Friday, May 27, 2011

Printed Receipts

In preparation for my new retail space and the eventuality of doing shows, I decided to spend a little time last night integrating a new function to my workflow: real, printed receipts.

Here's the whole in-person sales system that runs from my still-kicking first generation iPhone. It uses three apps that integrate together, even without the fancy features of iOS 4.

RingItUp Pro handles inventory and sales tracking.

CC Terminal handles credit card processing.

Print n Share does the printing.

First, I enter all of my inventory into RingItUp Pro. This lets me know on-the-fly how many of each item I have in backstock.



Then, when a customer makes a purchase, I enter a sale. If it's a credit card transaction, I enter their address into my contacts so it will be there to verify the credit card. If it's cash, I don't have to do that, but I do always try to enter people's email and get their permission to be added to my mailing list. I haven't started an email newsletter yet, but I will someday.
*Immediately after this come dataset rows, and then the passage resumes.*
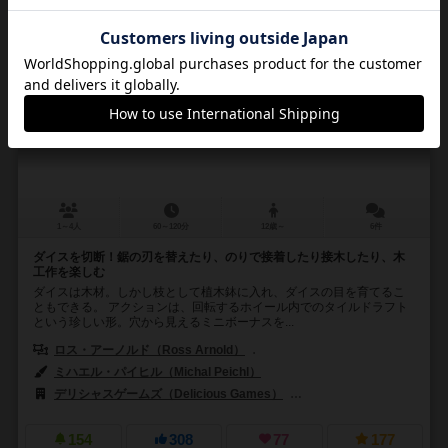
ウッドクラフト
Woodcraft
6.8
1～4人
60～120分
12歳～
6件
ダイスを切断！鋸の刃を替えたり、のりで接着したり接木したり、木
工作を楽しむ
ダイスは木材。しかし枝として植木鉢に入れ、ダイスの目を育てるこ
ともできる。 アクションは、回転するホイール内でのタイルドラフト
という珍しい形。穴から見えるミニボーナスを...
ロス・アーノルド（Ross Arnold）
ウラジミール・スヒィ（Vladimír
ミハエル・パイヒル（Michal Peichl）
デリシャスゲームズ（Delicious Games）
ジェム・クラブ・キフト（Gém
154
308
77
177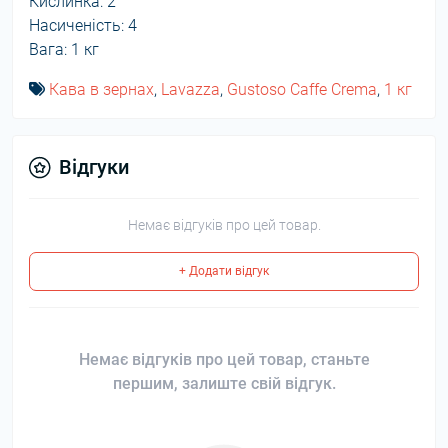
Кислинка: 2
Насиченість: 4
Вага: 1 кг
Кава в зернах
,
Lavazza
,
Gustoso Caffe Crema
,
1 кг
Відгуки
Немає відгуків про цей товар.
+ Додати відгук
Немає відгуків про цей товар, станьте
першим, залиште свій відгук.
To process a credit card, I then click the credit card icon at the top of the screen. All of the details about the transaction and address info are sent over to CC Terminal.

One day I'll get a more modern device that can connect to a swiper, but for now I just enter the card number by hand.



After the charge is approved, it sends me back to RingItUp Pro and marks the sale as paid.



I then have two options, send an email to the customer or print a real receipt. When I choose Print App, it sends the receipt document to Print n Share.



And here's where it gets crazy, fancy, and robust. I've configured it to use a gmail-based print queue. This means that the document gets sent from Print n Share to a special gmail account.

On the computer, there's a software called WePrint that checks this account every few minutes. When a new printer document email arrives, it is downloaded and printed immediately.

This solution is robust because it doesn't depend on the computer being turned on with the print server running in order to initiate a print job. Since I use a notebook computer for everything, it's likely that I would forget some step of the morning setup. No big whoop. The document sits in that gmail account until it gets printed. I just turn on the computer, connect the printer, turn on the print server and poof! The document spits out as if nothing happened.



And here's the result: professional-looking sales receipts printed from an inventory tracking, credit card processing sales workflow that runs on my phone. Maybe I'm just getting old, but this technology seems miraculous to me.